The rain is a wild thing running off the roof and on the broad and curling tomato leaves and the concrete and the air conditioner and the broken glass lying in the side yard. The dry mint leaves strain from their pot to breathe the mist. They will end their lives floating with ice in sugared bourbon, and I think they can't have higher ambitions. The bus strains up the hill. Black in the back, white in the front. This phenomena bothers my husband tremendously. He averts his eyes when the bus breaks down and the transit authority brings out its vintage replacement. It's too much. he says. I can't bear the sight of it. Rights so hard earned are forgotten upon realization. The rain runs off the hood of my sleek new car and makes me glad I won't have to wash it. I can't see the top of the second television tower through the fog, but I know it's there and it makes me glad. When I was small driving on the 20-59 through the city, I looked at those towers and thought being able to see them from your house to be the epitome of urban chic. I cling to that belief as I crane my neck to make them out, one to the left and one to the right, over the trees. The wind growls across the top of Red Mountain, along the coal-road past the iron ore. A train rumbles past Sloss. My wind chime struggles to escape the fatal embrace of a Confederate Jasmine. God is in His Heaven. All is right with the world. Somewhere. But not here. Not just now.

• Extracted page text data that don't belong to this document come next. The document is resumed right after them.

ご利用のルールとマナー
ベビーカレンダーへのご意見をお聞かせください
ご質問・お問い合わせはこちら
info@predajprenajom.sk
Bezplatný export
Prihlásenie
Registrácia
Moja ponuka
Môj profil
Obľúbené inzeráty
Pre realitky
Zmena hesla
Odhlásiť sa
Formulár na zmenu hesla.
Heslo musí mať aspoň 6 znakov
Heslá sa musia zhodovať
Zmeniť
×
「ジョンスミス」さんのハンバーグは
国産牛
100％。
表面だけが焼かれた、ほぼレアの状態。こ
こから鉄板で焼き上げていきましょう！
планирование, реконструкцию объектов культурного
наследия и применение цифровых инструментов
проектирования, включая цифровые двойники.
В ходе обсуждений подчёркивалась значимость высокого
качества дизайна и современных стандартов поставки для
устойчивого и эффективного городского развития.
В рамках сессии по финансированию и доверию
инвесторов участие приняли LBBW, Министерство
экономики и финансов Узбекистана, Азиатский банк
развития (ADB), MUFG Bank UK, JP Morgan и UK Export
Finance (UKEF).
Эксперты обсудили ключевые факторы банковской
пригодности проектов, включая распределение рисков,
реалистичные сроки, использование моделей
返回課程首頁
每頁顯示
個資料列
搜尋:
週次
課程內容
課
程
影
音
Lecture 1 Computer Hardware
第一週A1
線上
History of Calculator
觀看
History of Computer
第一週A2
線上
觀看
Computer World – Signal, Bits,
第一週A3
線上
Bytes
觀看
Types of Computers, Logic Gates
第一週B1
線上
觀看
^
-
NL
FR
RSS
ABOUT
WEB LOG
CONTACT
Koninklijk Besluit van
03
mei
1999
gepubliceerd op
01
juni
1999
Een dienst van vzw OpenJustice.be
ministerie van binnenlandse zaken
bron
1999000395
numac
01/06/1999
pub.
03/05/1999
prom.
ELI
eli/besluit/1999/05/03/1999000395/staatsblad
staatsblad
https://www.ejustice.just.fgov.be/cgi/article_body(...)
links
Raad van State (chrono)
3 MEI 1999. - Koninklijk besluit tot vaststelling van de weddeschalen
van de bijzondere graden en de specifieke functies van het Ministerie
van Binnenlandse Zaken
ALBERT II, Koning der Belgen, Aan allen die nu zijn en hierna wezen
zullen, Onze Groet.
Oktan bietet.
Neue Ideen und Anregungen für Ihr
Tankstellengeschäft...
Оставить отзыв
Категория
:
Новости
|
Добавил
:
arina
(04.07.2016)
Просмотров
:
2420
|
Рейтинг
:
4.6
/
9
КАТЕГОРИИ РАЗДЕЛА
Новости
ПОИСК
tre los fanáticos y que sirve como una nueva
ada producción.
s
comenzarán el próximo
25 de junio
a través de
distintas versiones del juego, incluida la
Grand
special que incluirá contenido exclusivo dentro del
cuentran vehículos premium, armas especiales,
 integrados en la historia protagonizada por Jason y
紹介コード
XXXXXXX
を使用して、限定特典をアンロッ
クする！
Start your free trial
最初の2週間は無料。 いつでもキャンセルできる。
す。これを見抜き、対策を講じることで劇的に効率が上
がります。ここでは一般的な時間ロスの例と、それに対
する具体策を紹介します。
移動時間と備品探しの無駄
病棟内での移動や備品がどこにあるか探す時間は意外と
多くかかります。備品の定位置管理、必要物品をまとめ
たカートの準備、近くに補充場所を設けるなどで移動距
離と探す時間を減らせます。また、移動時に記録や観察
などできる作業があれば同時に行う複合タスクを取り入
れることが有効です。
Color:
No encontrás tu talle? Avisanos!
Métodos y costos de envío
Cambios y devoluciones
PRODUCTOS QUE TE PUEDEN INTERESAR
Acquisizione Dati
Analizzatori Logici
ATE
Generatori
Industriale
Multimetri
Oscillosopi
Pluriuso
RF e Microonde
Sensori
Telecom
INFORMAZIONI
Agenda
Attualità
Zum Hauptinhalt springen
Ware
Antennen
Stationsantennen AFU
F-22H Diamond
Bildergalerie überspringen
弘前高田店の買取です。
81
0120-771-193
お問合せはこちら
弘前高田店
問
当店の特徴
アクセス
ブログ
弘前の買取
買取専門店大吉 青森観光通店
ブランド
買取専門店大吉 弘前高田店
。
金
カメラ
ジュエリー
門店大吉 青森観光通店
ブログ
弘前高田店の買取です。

Last night, I dreamed of being eaten by a giant fallopian tube with a snarling ovary face. I dreamed of stepping on a dirty needle as I padded barefoot through the grass. I dreamed of rifles and pistols waltzing Matilda through the back yard. I startled awake and flew up the well of sleep to see a million white lights flitting about my room haphazardly like schizophrenic Tinkerbells. Well, this is just great. I thought to myself as I reached for my glasses and saw the whirling lights of an ambulance brought into focus. I wrapped myself again in my quilt and brought the hem over my eyes to block out the lights and siren. That's when the rain began.
Yesterday, Jackson interrupted my conversation with Tom Collins as I sat on the porch with a friend. His appearance didn't bring the usual cold shiver of dread. It should have. He looks older to me now. My fuzzy head only permitted a few of his words to sink in. Extradition to Florida blocked. Time elapsed. Released. Somewhere in Birmingham. Tonight.
2 comments:
Birmingham is special in a way that Nashville will never, ever be. And yet, I picked Nashville.
Birmingham vs. Nashville.
I'll probably blog about that next.
This is true, but Birmingham is special because it isn't trendy. And it isn't trendy because it's backward and redneck. So, it's kind of a catch-22 I think.